Definizione
I Disturbi del Comportamento Alimentare (DCA) fanno riferimento prima ancora che a problemi nell’alimentarsi, alle difficoltà di come il soggetto si sente nel suo mondo, a disturbi nella capacità di entrare in relazione con se stessi, con il proprio corpo, con gli altri. Si tratta di disturbi di tipo psichico e rientrano pertanto nelle competenze della psichiatria e della psicologia clinica, anche se spesso le conseguenze fisiche di un protratto squilibrio alimentare chiamano in causa anche interventi di tipo medico, in particolare endocrinologici, cardiologici e nefrologici.
Individuare i DCA
Chi soffre di una patologia alimentare ha modificazioni del peso corporeo, abitudini alimentari particolari, ma soprattutto vive profondamente l’esperienza di espulsione, solitudine, preoccupazione, incomunicabilità, paura. Sentimenti che si riferiscono all’incapacità d’impegnarsi nella propria esperienza, all’impossibilità di sentirsi autori delle proprie scelte vita, alla negazione dell’esperienza di vivere il proprio corpo, all’impronunciabilità della propria sofferenza.
È sullo sfondo di queste afflizioni che i sintomi diventano la personalissima interpretazione di un dolore che, non trovando parole, si esprime direttamente sul corpo. In quanto segni di un processo che è altrove, i sintomi diventano la storia del soggetto anziché una mera devianza statistica. I segni manifesti delle patologie alimentari s’iscrivono nel corpo mortificato, dimagrito, riempito e svuotato, gonfiato e offeso e in quei comportamenti di manipolazione del corpo incomprensibili, odiosi, temuti eppure irrinunciabili.

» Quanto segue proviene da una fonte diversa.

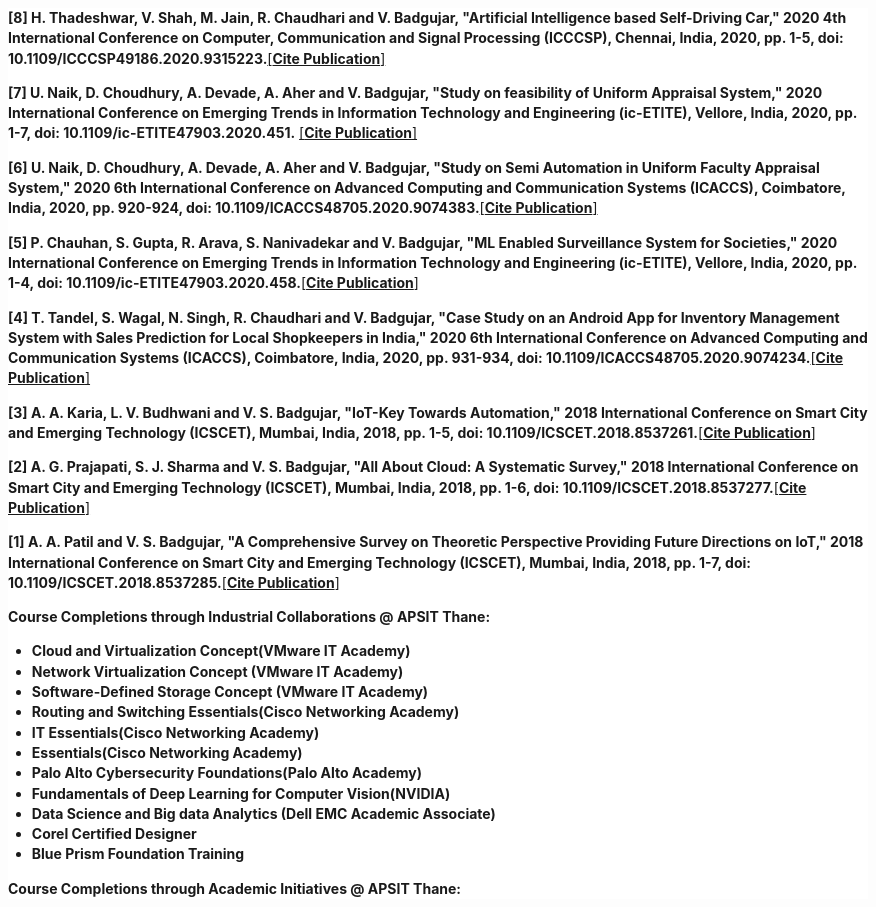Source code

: ****[8] H. Thadeshwar, V. Shah, M. Jain, R. Chaudhari and V. Badgujar, "Artificial Intelligence based Self-Driving Car," 2020 4th International Conference on Computer, Communication and Signal Processing (ICCCSP), Chennai, India, 2020, pp. 1-5, doi: 10.1109/ICCCSP49186.2020.9315223.****[[******Cite Publication******]](https://ieeexplore.ieee.org/document/9315223)

****[7] U. Naik, D. Choudhury, A. Devade, A. Aher and V. Badgujar, "Study on feasibility of Uniform Appraisal System," 2020 International Conference on Emerging Trends in Information Technology and Engineering (ic-ETITE), Vellore, India, 2020, pp. 1-7, doi: 10.1109/ic-ETITE47903.2020.451.**** [[******Cite Publication******]](https://ieeexplore.ieee.org/document/9077847)

****[6] U. Naik, D. Choudhury, A. Devade, A. Aher and V. Badgujar, "Study on Semi Automation in Uniform Faculty Appraisal System," 2020 6th International Conference on Advanced Computing and Communication Systems (ICACCS), Coimbatore, India, 2020, pp. 920-924, doi: 10.1109/ICACCS48705.2020.9074383.****[[******Cite Publication******]](https://ieeexplore.ieee.org/document/9074383)

****[5] P. Chauhan, S. Gupta, R. Arava, S. Nanivadekar and V. Badgujar, "ML Enabled Surveillance System for Societies," 2020 International Conference on Emerging Trends in Information Technology and Engineering (ic-ETITE), Vellore, India, 2020, pp. 1-4, doi: 10.1109/ic-ETITE47903.2020.458.****[[******Cite Publication******]](https://ieeexplore.ieee.org/document/9077746)

****[4] T. Tandel, S. Wagal, N. Singh, R. Chaudhari and V. Badgujar, "Case Study on an Android App for Inventory Management System with Sales Prediction for Local Shopkeepers in India," 2020 6th International Conference on Advanced Computing and Communication Systems (ICACCS), Coimbatore, India, 2020, pp. 931-934, doi: 10.1109/ICACCS48705.2020.9074234.****[[******Cite Publication******]](https://ieeexplore.ieee.org/abstract/document/9074234)

****[3] A. A. Karia, L. V. Budhwani and V. S. Badgujar, "IoT-Key Towards Automation," 2018 International Conference on Smart City and Emerging Technology (ICSCET), Mumbai, India, 2018, pp. 1-5, doi: 10.1109/ICSCET.2018.8537261.****[[******Cite Publication******]](https://ieeexplore.ieee.org/document/8537261)

****[2] A. G. Prajapati, S. J. Sharma and V. S. Badgujar, "All About Cloud: A Systematic Survey," 2018 International Conference on Smart City and Emerging Technology (ICSCET), Mumbai, India, 2018, pp. 1-6, doi: 10.1109/ICSCET.2018.8537277.****[[******Cite Publication******]](https://ieeexplore.ieee.org/document/8537277)

****[1] A. A. Patil and V. S. Badgujar, "A Comprehensive Survey on Theoretic Perspective Providing Future Directions on IoT," 2018 International Conference on Smart City and Emerging Technology (ICSCET), Mumbai, India, 2018, pp. 1-7, doi: 10.1109/ICSCET.2018.8537285.****[[******Cite Publication******]](https://ieeexplore.ieee.org/document/8537285)

****Course Completions through Industrial Collaborations @ APSIT Thane:****

* ****Cloud and Virtualization Concept(VMware IT Academy)****
* ****Network Virtualization Concept (VMware IT Academy)****
* ****Software-Defined Storage Concept (VMware IT Academy)****
* ****Routing and Switching Essentials(Cisco Networking Academy)****
* ****IT Essentials(Cisco Networking Academy)****
* ****Essentials(Cisco Networking Academy)****
* ****Palo Alto Cybersecurity Foundations(Palo Alto Academy)****
* ****Fundamentals of Deep Learning for Computer Vision(NVIDIA)****
* ****Data Science and Big data Analytics (Dell EMC Academic Associate)****
* ****Corel Certified Designer****
* ****Blue Prism Foundation Training****

****Course Completions through Academic Initiatives @ APSIT Thane:****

Restrizioni alimentari e condotte di compensazione
I disturbi alimentari assumono i codici della cultura attuale della “cura del corpo”, una cura-maltrattamento in cui il corpo è sottratto al suo divenire e diventa immagine irriconoscibile e manipolabile. Per questo, i disturbi alimentari si manifestano attraverso la forma di modificazioni ponderali stabili o fluttuanti, di preoccupazioni dietetiche eccessive legate in generale all’immagine corporea e comportano il più delle volte una “dieta” o condotte di compensazione (come il vomito autoindotto, l’uso abituale di lassativi o l’iperattività fisica).
Ci sono poi le modificazioni sostanziali dell’apporto alimentare che comportano alterazioni ponderali, sono: l’iperfagia, l’atto del pilluccare e le restrizioni alimentari. L’iperfagia è un apporto eccessivo di cibo, chiaramente al di sopra della media il numero di pasti giornalieri (dai tre ai sette) e la quantità di cibo per ogni pasto. L’atto del pilluccare si produce al di fuori dei pasti e può protrarsi anche per tutta la giornata; può esserci un solo alimento incriminato e di solito si tratta di cibi che non richiedono preparazione, quindi immediatamente disponibili (dolci, biscotti, caramelle…); la sensazione di fame non è abituale nel pilluccare e non è solitamente presente la sensazione di perdita del controllo.
Le restrizioni alimentari, frequenti nel periodo pre- puberale, sono restrizioni che limitano la quantità e/o la qualità di cibo, gli alimenti non ammessi sono di solito pasta, dolci, condimenti e formaggi.Nei comportamenti alimentari qualitativamente alterati, infine, il fatto di mangiare è in sé alterato e l’assunzione di un alimento assume significati simbolici diversi, generalmente di minaccia e di pericolo. Solo attraverso un’operazione di traduzione dei codici comportamentali alimentari al linguaggio unico della propria storia, che essi potranno assumere un valore esistenziale, un significato psichico particolare.